UNAIR NEWS – Gubernur Jawa Timur Dra. Hj. Khofifah Indar Parawansa, M.Si., mengisi Kelas Inspiratif Kegiatan Modul Nusantara di Gedung Grahadi pada Sabtu sore (8/1/2022). Kelas yang dihadiri mahasiswa dari berbagai penjuru daerah itu bertajuk “Dukungan Pemerintah Daerah Mewujudkan Pembangunan Pendidikan Dalam Keberagaman dan Kemajemukan Berbasis Budaya Lokal”.
Kelas inspiratif itu merupakan salah satu dari empat jenis kegiatan utama mahasiswa dari luar Pulau Jawa yang tergabung dalam program Pertukaran Mahasiswa Merdeka Dalam Negeri (PMM-DN). Dihadapan 31 mahasiswa yang hadir secara luring dan 389 mahasiswa secara daring, Khofifah menguak persoalan kultural yang berjenjang hingga ke kesejahteraan.
Sebelum mengawali paparannya, Khofifah membagikan buku kepada mahasiswa yang hadir. Buku tersebut berisi potret sepak terjang perjalanan dan kiprahnya untuk pergerakan bangsa.
“Beberapa kisah perjalanan yang saya jalani, saya bersapa dengan masyarakat di Papua, NTT, dan daerah yang berbatasan dengan Timor leste. Saya mendapat informasi bahwa mereka butuh sesuatu tetapi tidak dapat mengakses berbagai program perlindungan sosial. Karena mereka tidak punya KTP,’’ ucap gubernur Jatim yang juga Ketua IKA UNAIR itu.
Pihaknya juga membeberkan bahwa problem tidak punya KTP karena tidak punya KK. Tidak punya KK, sambungnya, karena tidak bisa membayar belis atau pemberian mas kawin dari pihak calon pengantin laki-laki kepada pihak calon pengantin perempuan.

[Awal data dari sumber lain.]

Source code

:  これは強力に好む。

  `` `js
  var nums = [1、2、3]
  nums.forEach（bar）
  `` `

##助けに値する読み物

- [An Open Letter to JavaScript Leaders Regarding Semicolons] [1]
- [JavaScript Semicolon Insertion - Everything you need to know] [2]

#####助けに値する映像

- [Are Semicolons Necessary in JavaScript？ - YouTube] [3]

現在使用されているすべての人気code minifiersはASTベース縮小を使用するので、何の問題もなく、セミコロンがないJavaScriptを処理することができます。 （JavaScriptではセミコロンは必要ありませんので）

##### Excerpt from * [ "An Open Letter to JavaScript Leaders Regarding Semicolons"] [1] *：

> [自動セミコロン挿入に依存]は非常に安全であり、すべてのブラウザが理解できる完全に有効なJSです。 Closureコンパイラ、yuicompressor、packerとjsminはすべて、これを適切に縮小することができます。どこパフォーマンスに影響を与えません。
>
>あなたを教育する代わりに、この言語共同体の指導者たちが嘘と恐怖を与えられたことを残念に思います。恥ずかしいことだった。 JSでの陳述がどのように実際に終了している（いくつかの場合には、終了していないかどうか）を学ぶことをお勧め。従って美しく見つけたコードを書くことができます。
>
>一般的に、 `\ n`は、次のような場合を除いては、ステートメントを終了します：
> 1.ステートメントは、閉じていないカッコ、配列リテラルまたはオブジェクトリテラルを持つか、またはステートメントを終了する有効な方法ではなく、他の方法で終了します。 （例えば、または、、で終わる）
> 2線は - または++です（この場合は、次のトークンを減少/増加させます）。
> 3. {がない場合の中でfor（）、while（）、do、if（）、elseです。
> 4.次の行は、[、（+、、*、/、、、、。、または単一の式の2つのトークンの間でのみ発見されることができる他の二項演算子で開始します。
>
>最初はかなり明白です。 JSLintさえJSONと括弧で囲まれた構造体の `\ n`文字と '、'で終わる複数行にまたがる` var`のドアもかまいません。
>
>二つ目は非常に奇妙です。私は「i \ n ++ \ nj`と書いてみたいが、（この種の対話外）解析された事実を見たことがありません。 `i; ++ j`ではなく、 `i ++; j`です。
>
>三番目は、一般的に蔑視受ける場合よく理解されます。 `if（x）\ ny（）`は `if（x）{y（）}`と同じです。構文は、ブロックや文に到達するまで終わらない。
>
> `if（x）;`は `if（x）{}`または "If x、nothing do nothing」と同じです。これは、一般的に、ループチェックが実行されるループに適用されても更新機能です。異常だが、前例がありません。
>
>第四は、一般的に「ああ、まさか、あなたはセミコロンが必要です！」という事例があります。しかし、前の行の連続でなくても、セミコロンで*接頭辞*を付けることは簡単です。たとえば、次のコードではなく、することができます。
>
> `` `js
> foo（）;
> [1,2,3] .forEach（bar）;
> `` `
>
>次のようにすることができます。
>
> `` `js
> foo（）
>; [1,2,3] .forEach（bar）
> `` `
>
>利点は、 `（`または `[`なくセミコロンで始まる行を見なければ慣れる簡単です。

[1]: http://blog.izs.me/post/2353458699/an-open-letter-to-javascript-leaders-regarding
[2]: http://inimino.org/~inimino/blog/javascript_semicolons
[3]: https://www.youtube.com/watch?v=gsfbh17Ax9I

Hal itulah yang mempersulit pemberkasan, sehingga anak tidak bisa mendapat akta kelahiran.
“Hingga pada suatu malam saya diberi kesempatan untuk bertemu pemimpin di sana, saya menyampaikan bahwa tidak semua orang bisa membayar belis. Padahal Rasulullah membolehkan hanya dengan bentuk besi kotak kecil, yah setidaknya itu sebagai penanda,’’ ucapnya. “Di luar dugaan, tepuk tangan riuh, ternyata suasana itu yang ingin mereka dapatkan telah didengar pemimpin mereka,’’ lanjutnya.
Melalui proses panjang, suara Gubernur Khofifah disepakati, hingga akhirnya munculah resepsi pernikahan bhineka tunggal ika.
Selanjutnya, dikatakan bahwa dari kemiskinan struktural itu, terdapat satu kabupaten sebanyak 85% anak-anak tidak memiliki akta kelahiran. Khofifah membantu 2500 pasangan selama 10 bulan untuk mencicil buku catatan perkawinan.
Pihaknya tidak menginginkan jika program kesehatan, pendidikan dan lain-lain yang difasilitasi pemerintah tidak bisa diakses masyarakat sana. Hal itu lantaran hanya karena persoalan administratif yang erat kaitannya dengan budaya. Menurutnya sinergi adalah sebuah keniscayaan yang tidak bisa, menyelesaikan persoalan sendirian, terlebih monopoli tafsir. Khofifah juga menambahkan pendekatan pembangunan tidak bisa dilakukan secara simetris.
“Orang jakarta tidak bisa menafsir kebutuhan masyarakat NTT, Papua, Sumut hanya dengan pendekatan memotretnya dari jakarta, itu tidak bisa. beda infrastruktur, beda SDM-nya, beda ekosistemnya,’’ ungkap Mantan Menteri Sosial Indonesia itu.
Melalui kesempatan ini, Khofifah berharap agar tetap bisa menjalin kebhinekaan dalam nafas indonesia.
‘’Mudah-mudahan kehadiran mahasiswa semua di sini bisa menjadi episentrum bhineka tunggal ika, tentunya kembali dengan tetesan kesejahteraan yang lebih,’’ tutupnya.